=== Activity ===
Give back the records that follow exactly, images excluded.

=== Material for this exercise ===
※
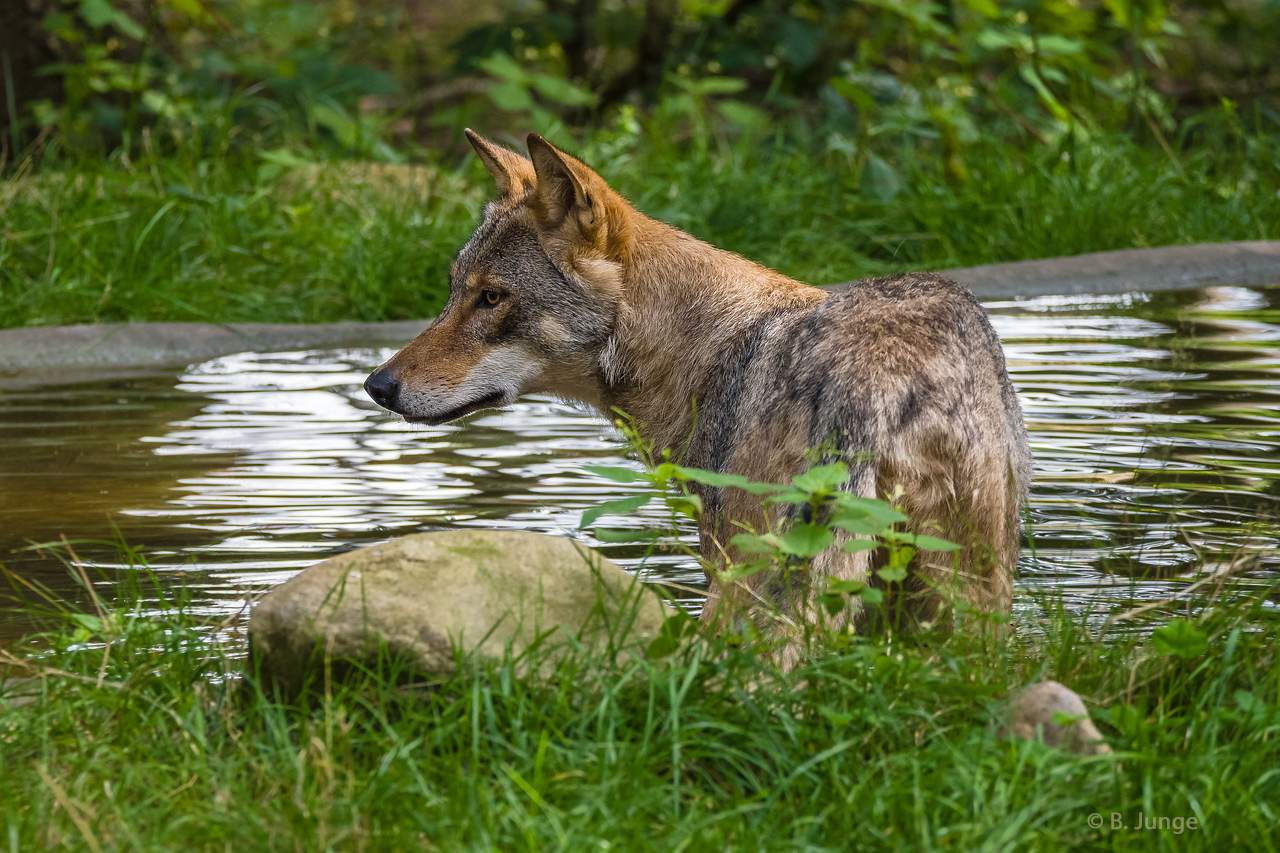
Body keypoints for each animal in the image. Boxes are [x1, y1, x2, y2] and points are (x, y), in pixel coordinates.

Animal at [366, 131, 1034, 650]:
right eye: (455, 290)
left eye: (492, 297)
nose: (377, 385)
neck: (706, 352)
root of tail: (883, 370)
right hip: (961, 601)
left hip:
※
=== Solution for this problem ===
Body keypoints for each animal in the image. Boxes are [x1, y1, x2, y2] and points are (x, y), in pixel coordinates.

Animal at [366, 131, 1034, 650]:
right eye: (455, 290)
left eye: (492, 297)
nose: (377, 385)
neck: (706, 352)
root of tail: (883, 370)
right hip: (961, 601)
left hip:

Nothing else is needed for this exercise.